* _EXERCISE_
Pick out every line in the items below that contains the string "bbox" and copy each of those lines. Case counts.

+===+

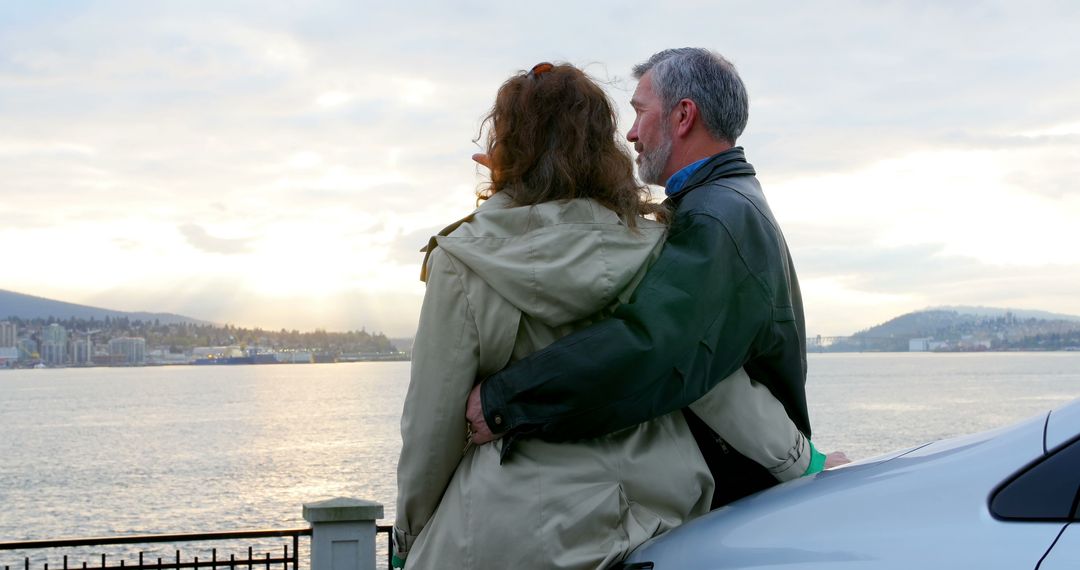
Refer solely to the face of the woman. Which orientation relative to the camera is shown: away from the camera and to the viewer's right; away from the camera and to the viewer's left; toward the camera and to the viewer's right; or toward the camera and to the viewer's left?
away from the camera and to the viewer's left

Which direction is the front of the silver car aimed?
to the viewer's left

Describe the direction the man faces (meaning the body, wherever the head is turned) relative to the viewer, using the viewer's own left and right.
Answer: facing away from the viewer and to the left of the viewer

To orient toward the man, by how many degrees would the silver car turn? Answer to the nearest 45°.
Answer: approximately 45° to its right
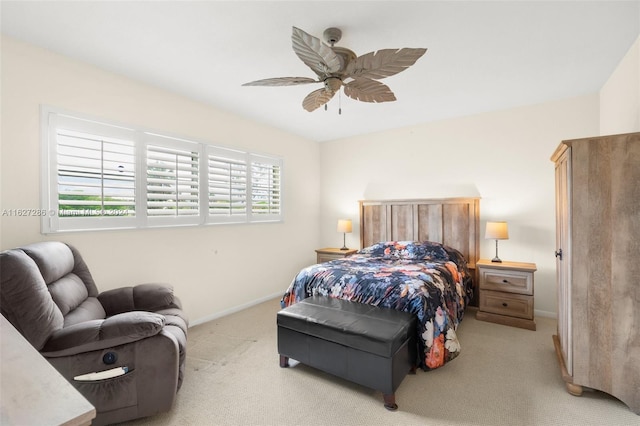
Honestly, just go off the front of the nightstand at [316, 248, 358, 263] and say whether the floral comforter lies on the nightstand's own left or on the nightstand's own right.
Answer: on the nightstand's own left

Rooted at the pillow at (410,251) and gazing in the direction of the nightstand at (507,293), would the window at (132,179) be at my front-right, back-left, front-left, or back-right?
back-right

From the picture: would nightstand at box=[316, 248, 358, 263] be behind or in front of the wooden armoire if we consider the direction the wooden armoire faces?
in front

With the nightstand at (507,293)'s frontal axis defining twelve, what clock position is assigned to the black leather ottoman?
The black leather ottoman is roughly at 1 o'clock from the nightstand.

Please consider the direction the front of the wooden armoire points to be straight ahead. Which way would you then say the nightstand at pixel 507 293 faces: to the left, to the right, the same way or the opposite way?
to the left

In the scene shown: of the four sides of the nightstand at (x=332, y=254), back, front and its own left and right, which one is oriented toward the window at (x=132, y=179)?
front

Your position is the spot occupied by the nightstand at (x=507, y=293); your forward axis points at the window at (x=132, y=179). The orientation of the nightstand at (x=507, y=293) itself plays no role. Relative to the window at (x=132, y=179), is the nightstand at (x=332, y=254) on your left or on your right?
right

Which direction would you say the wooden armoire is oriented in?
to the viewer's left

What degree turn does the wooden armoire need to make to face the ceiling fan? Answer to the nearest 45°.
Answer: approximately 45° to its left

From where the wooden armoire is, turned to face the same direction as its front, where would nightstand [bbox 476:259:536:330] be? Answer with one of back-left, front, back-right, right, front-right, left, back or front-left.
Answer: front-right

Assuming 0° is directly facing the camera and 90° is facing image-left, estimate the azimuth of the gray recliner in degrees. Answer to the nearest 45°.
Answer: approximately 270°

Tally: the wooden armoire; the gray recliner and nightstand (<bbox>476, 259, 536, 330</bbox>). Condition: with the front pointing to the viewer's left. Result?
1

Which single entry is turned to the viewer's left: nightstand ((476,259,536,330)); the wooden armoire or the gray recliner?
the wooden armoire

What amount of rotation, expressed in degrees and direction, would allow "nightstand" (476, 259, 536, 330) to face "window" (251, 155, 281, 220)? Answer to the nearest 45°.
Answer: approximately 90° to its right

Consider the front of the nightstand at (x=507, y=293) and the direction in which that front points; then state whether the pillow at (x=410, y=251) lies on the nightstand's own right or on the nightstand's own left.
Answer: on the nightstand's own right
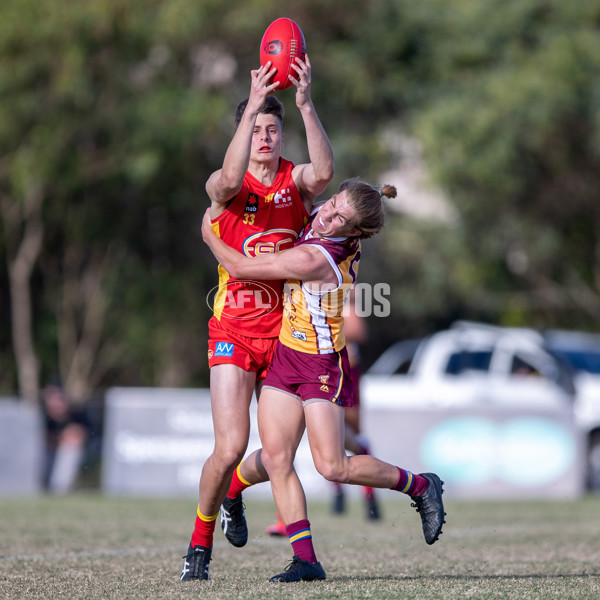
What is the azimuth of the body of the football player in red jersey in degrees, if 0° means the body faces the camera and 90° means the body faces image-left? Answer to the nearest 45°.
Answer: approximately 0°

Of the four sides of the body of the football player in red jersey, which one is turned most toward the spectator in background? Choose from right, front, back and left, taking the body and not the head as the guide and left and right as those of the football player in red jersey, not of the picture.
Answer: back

+===+

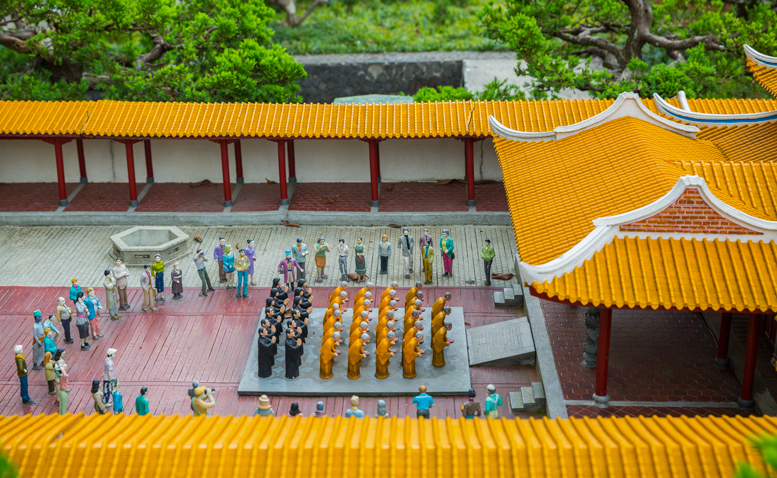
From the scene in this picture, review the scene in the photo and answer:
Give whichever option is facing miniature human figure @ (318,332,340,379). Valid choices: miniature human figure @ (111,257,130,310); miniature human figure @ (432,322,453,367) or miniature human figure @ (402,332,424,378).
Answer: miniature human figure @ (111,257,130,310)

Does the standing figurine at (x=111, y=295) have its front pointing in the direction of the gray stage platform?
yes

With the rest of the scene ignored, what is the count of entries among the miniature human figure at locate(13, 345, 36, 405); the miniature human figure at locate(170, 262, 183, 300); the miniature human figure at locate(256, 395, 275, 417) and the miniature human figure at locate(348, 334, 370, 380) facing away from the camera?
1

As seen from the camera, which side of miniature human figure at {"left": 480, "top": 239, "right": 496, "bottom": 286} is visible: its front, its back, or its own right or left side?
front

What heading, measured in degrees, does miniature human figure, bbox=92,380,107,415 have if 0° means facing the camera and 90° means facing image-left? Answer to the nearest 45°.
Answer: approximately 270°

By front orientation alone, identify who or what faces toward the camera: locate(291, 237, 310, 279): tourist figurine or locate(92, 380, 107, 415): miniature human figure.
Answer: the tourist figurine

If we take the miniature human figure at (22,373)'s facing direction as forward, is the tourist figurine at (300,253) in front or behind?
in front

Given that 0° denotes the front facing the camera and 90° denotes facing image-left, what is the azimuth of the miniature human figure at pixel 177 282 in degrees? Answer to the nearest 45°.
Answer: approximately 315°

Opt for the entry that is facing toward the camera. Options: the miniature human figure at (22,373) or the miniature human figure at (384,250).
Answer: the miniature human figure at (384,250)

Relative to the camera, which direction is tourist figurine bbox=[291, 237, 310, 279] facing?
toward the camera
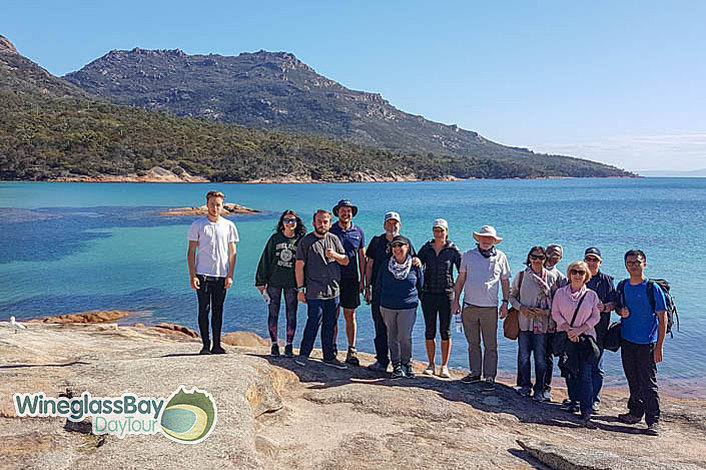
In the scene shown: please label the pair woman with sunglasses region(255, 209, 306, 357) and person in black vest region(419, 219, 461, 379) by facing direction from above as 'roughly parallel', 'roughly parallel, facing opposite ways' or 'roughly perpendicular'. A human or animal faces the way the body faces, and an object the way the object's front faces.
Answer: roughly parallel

+===+

* _ANSWER SPACE_
From where the wooden armoire is, turned to face the same direction as its front, where would nightstand [bbox 476:259:536:330] be? Answer with one of back-left, front, back-right, right, front-right, left, back or front-left.
Tally: the wooden armoire; the gray recliner and nightstand (<bbox>476, 259, 536, 330</bbox>). Condition: with the front pointing to the viewer's left. Result?
What heading, measured in degrees, does miniature human figure, bbox=92,380,107,415 have if 0° means facing the camera and 90° means facing image-left? Answer to the nearest 45°.
Relative to the camera, which direction is tourist figurine bbox=[291, 237, 310, 279] facing?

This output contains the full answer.